*Quoted passage:*
Estonian fashion and theatre costume designer Reet Aus is the most well-known Baltic eco-fashion designer. She has gained international media attention, including a Financial Times Weekend Magazine publication on Eastern European fashion debuts in the context of global fashion, and her pieces are to be found in Estonia, Finland and Belgium, as well as the USA.
In 2011, as a representative of the Estonian exposition, Reet Aus introduced her work in the theatre costume department to the world – at the Prague Quadrennial of Performance Design and Space.
The conversation with Reet Aus took quite a different, but no less interesting direction than planned.
Just like the artist stitches together her unique fashion designs from pieces of fabric, she also unpeels layer after layer of the shell of mass textile manufacturing and excessive consumption, revealing the unattractive scene hiding behind what we know as fast fashion.
In her conversation with Artteritory.com, she talks about later attempts to conceal this ugly situation tonne by tonne in the earth’s crust, which is not ready for this and slowly starts to suffer and die...
Reet Aus, however, is not one for talk over action. In close collaboration with Estonian textile producers, the artist transforms raw cloth doomed to the dump into high-quality design apparel with added eco-value.
In 2011, you represented Estonia at the Prague Quadrennial of Performance Design and Space. How would you comment on your participation?
I was connected to the Prague Quadrennial for the first time. I’m not really very active regarding these types of events. In a way, I’m an outsider, since I don’t operate within a specific frame – a designer, fashion designer or theatre artist... I guess I am more of a conceptualist. I like action based on a motive and purpose, I like creating conceptual work. The curator of the Estonian exposition, Ene-Liis Semper, asked me to introduce my concept, my work in the theatre.
With German documentary filmmaker Lennart Laberenz, we created a video installation telling the story of how I work and why I work in this way. It was a story about the re-use of materials (upcycling) for theatre needs.
The exposition itself was created with a 100% upcycling concept – the set was created from second-hand clothing and fabric material, and people could watch the video settled comfortably on piles of clothes. The event actually turned out to be quite entertaining – people started trying the clothes on and having small fashion shows. Only half of the props were left at the end of the exhibition.
How would you describe the current trend for eco-fashion? And how would you comment on the criticism it has faced – that it is simply a temporary, transient fad, like the whole bio/eco/organic philosophy?
I work with something completely “unsexy” in the fashion world – scraps, the surplus of production. I intercept materials before they reach the landfill.
My design is not based on work with organic materials. Eco-fashion does not just mean using natural materials – the concept is much broader and quite complex.

*Exercise requirements:*
1) From the Reet Aus interview, quote the passage from "How would you describe" up to and including "and quite complex.".
2) According to the Reet Aus interview, why does she consider herself an outsider? Answer in one to three sentences.
3) Answer these questions using the Reet Aus interview:
(a) In which countries can her pieces be found?
(b) Who was the curator of the Estonian exposition?
(c) What was the set of the exposition made from?

*Dataset excerpts:*
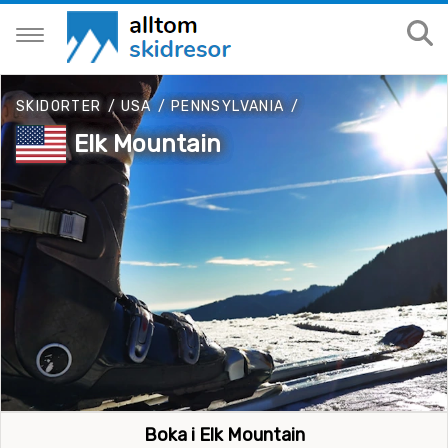
SKIDORTER
/
USA
/
PENNSYLVANIA
/
Elk Mountain
Boka i Elk Mountain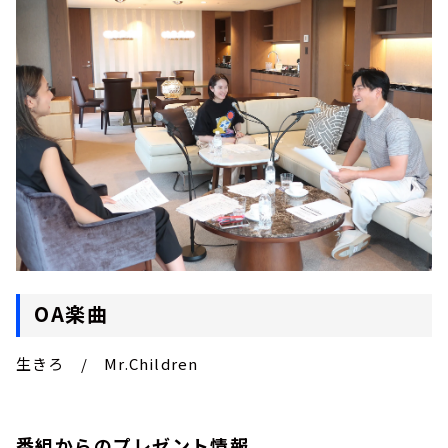
OA楽曲
生きろ / Mr.Children
番組からのプレゼント情報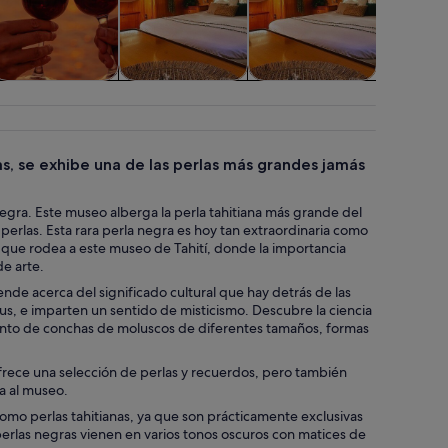
Actividades
Bodas y lunas de
Excursiones de
Aventur
acuáticas
miel
festivos y de
aire l
temporada
s, se exhibe una de las perlas más grandes jamás
a Negra. Este museo alberga la perla tahitiana más grande del
perlas. Esta rara perla negra es hoy tan extraordinaria como
smo que rodea a este museo de Tahití, donde la importancia
de arte.
nde acerca del significado cultural que hay detrás de las
tus, e imparten un sentido de misticismo. Descubre la ciencia
njunto de conchas de moluscos de diferentes tamaños, formas
s ofrece una selección de perlas y recuerdos, pero también
a al museo.
como perlas tahitianas, ya que son prácticamente exclusivas
as perlas negras vienen en varios tonos oscuros con matices de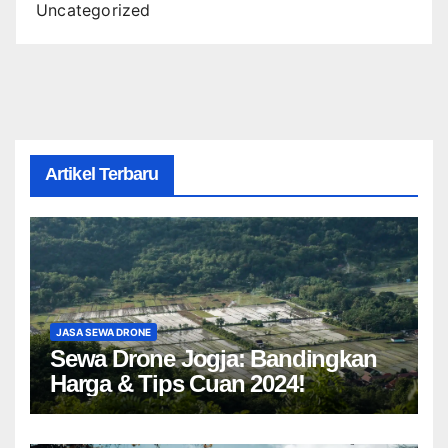
Uncategorized
Artikel Terbaru
JASA SEWA DRONE
Sewa Drone Jogja: Bandingkan
Harga & Tips Cuan 2024!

*Answer section:*
1)
How would you describe the current trend for eco-fashion? And how would you comment on the criticism it has faced – that it is simply a temporary, transient fad, like the whole bio/eco/organic philosophy?
I work with something completely “unsexy” in the fashion world – scraps, the surplus of production. I intercept materials before they reach the landfill.
My design is not based on work with organic materials. Eco-fashion does not just mean using natural materials – the concept is much broader and quite complex.

2) She considers herself an outsider because she does not work within one specific frame, such as designer, fashion designer or theatre artist. She sees herself more as a conceptualist who likes action based on a motive and purpose.

3)
(a) Estonia, Finland, Belgium and the USA.
(b) Ene-Liis Semper.
(c) Second-hand clothing and fabric material.